La Motte

Montpreveyres / 14 heures

Des battements d’ailes grises et d’ailes noires brouillent la pénombre et réveillent les bois; c’est une corneille qui poursuit un pigeon ramier sous les branches basses de la sapinière; le harcèle, le pousse contre le sol et l’y plaque; elle le tient immobile dans ses pinces, bat des ailes, lui pique la tête avec la régularité du métronome.
Je fais trois pas et frappe des mains avant qu’elle ne s’enhardisse et fouille ses entrailles, la corneille s’envole.

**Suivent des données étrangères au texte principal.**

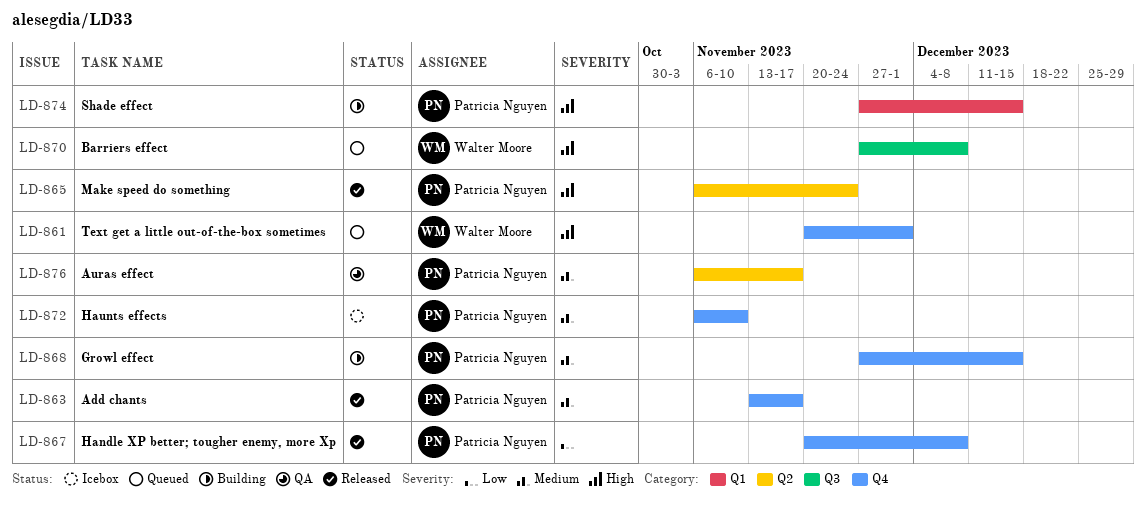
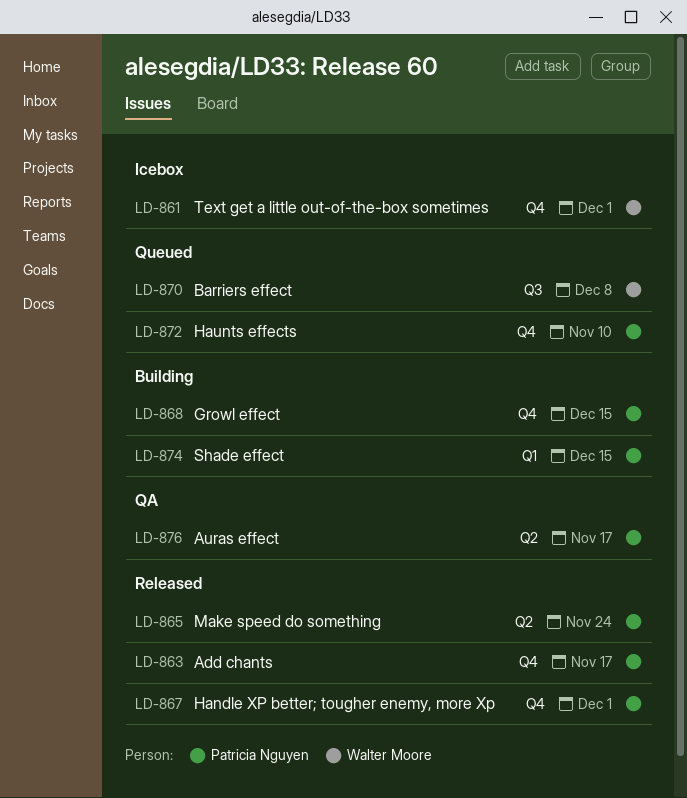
LD-861, status: Queued -> Icebox
LD-867, due: Dec 8 -> Dec 1
LD-872, status: Icebox -> Queued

Deux pas encore, le pigeon ramier fait le mort; me voici à son chevet, il rampe sous un tas de branches sèches et de ronces, me regarde de coin, me lance de sourdes menaces en faisant le gros dos. Il tente en vain de cacher son corps sous ses ailes.
La corneille qui a disparu ne va certainement pas revenir, le ramier va reprendre ses esprits, le renard ne l’aura pas remarqué et le ramier à la fin s’envolera. Je m’en vais moi aussi sans me retourner.
C’était hier après-midi, je croyais avoir oublié son oeil noir, effrayé; il me poursuit ce matin. J’y retourne, j’en reviens à l’instant, plus aucune trace, ni bruit ni plume.

Les Pervenches

Riau Graubon / 18 heures

Penser pouvoir dégager l’essence de quelque chose ou de quelqu’un en le détourant des alentours qui l’ont vu naître, des accidents qui l’ont fait, c’est se condamner tôt ou tard à choisir entre la cerise et l’oignon, un os et le vide.
On s’en approche davantage – et très concrètement – en suivant la méthode des tenants de la théologie négative, en parcourant ce qu’ils ne sont pas, ce qu’ils effleurent ou traversent, ce qui tolère leur présence et se referme sur leur absence comme la mer au passage des poissons. En acceptant de ne saisir que leur ombre.